## [REQUIRED WORK]
Continue the forum thread about what members do between hunting seasons, picking up from the point where it stops.
(Beginning of EXTRACTED TEXT)
Let me know if you are going to make it up to Minot for the tourney! The little woman and I will be there for the weekend! I think we got rooms at the Sleep Inn that is attached to the mall. It has an indoor waterpark.


----------



## purepower (Sep 11, 2004)

fish, hunt, bowl, and get all my stuff ready for the next year.


----------



## Ty (Mar 11, 2004)

drink beer, snort weed, and smoke heroin.

Oh yea, kill snow geese by the truckloads! :evil: :sniper:


----------



## DJRooster (Nov 4, 2002)

What???...Snort weed? That must make you sneeze!!


----------



## Quackkills9 (Oct 25, 2004)

Playing hockey, Gopher Hockey on tv, Ice fish, Drink beer, get some plans and things ready for next hunting season, work, college.


----------



## BIG BEN (Jan 4, 2004)

I practice hard for basketball, and baseball, i'm in eith grade and already on the varsity team for both sports. But i also will hunt ducks with camera.


----------



## dakotadux (Nov 9, 2003)

I obey the "Prime Directive" which is to consume as much beer as possible...Plan/Dream on which shotgun to next add to the arsenal (maybe this year is the year I finally pull the trigger and get that Browning Citori!)...and think of ways to improve the old hunting shack!!

:beer:


----------



## Chris Schulz (Sep 7, 2004)




----------



## greenhead (Jun 1, 2004)
(End of EXTRACTED TEXT)
(Beginning of RECORDED INFORMATION)
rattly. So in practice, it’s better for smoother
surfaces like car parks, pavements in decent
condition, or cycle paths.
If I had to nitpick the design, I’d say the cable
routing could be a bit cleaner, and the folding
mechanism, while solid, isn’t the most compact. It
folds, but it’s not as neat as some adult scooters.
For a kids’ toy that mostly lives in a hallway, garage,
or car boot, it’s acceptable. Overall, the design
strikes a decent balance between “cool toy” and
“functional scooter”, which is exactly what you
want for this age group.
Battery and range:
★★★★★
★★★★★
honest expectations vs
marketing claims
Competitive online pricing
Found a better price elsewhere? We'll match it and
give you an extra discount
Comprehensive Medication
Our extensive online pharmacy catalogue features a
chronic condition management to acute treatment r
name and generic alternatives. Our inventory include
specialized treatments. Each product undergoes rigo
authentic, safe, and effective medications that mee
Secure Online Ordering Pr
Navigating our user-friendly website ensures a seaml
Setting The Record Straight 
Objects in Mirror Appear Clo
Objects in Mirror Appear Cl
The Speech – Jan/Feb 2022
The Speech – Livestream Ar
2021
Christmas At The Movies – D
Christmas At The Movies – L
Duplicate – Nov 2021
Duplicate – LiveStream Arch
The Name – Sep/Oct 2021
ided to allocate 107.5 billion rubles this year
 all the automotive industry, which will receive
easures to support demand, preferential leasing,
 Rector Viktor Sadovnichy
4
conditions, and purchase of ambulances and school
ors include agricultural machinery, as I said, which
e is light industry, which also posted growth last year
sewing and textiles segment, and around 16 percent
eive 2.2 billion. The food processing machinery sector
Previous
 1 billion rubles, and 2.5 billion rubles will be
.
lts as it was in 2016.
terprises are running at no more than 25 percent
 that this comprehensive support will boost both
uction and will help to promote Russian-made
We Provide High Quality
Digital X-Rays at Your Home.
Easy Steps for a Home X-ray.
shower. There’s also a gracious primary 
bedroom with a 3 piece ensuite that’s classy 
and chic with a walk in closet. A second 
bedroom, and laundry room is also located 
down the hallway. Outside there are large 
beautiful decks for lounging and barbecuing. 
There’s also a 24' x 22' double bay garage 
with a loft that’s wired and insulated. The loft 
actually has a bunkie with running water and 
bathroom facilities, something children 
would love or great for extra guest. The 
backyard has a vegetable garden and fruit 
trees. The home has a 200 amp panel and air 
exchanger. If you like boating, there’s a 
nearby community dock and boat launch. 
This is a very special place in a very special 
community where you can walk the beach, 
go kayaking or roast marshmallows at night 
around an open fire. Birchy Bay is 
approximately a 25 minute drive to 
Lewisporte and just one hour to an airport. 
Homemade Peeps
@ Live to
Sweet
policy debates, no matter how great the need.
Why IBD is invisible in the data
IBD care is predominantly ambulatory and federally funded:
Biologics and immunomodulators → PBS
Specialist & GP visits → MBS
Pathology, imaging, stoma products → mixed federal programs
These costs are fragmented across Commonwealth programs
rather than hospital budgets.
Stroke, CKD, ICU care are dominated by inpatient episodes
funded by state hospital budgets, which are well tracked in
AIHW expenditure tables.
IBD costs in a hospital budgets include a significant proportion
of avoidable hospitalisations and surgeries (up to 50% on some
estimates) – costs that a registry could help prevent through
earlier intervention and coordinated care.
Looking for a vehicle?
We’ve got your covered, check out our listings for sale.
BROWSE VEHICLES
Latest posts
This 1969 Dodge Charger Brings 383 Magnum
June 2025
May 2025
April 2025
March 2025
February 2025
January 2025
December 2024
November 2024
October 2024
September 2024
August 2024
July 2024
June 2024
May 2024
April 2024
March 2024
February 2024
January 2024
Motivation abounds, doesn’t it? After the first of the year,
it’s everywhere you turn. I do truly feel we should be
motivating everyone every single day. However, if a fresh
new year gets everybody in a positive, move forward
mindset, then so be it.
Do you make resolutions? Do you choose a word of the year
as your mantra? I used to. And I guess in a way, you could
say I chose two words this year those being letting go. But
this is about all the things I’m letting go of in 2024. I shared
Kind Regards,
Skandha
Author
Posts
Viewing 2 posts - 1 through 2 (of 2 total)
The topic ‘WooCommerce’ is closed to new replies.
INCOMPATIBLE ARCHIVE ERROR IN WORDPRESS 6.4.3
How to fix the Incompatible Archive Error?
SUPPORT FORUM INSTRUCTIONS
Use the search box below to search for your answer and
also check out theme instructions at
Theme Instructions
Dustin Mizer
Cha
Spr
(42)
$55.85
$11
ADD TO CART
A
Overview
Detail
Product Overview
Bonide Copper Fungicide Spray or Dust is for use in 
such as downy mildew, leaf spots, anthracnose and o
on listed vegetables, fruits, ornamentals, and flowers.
(End of RECORDED INFORMATION)
## [TASK OUTPUT]
Drive around and scout out new area.


----------



## diver_sniper (Sep 6, 2004)

i take random road trips to nodak and just drive around looking at the ducks that have moved up, not scouting or anything, just looking...with gas on the rise its gonna be costly this year, its not going to stop me though.


----------



## Draker16 (Nov 23, 2004)

I like to ice fish alot, but havent got out as much as I would like because I am also going to school.


----------



## STINGER (Apr 2, 2005)

Honey do list ................ vacation with the FAMILY ................ work on waterfowl projects ............... fundraise for DUCKS .............. and get ready for the upcoming season


----------



## dlip (May 16, 2004)

Try to shoot in as many trap/skeet competitions as I can, turkey hunt, cat hunt, squirrel hunt, in between all that, I go insane.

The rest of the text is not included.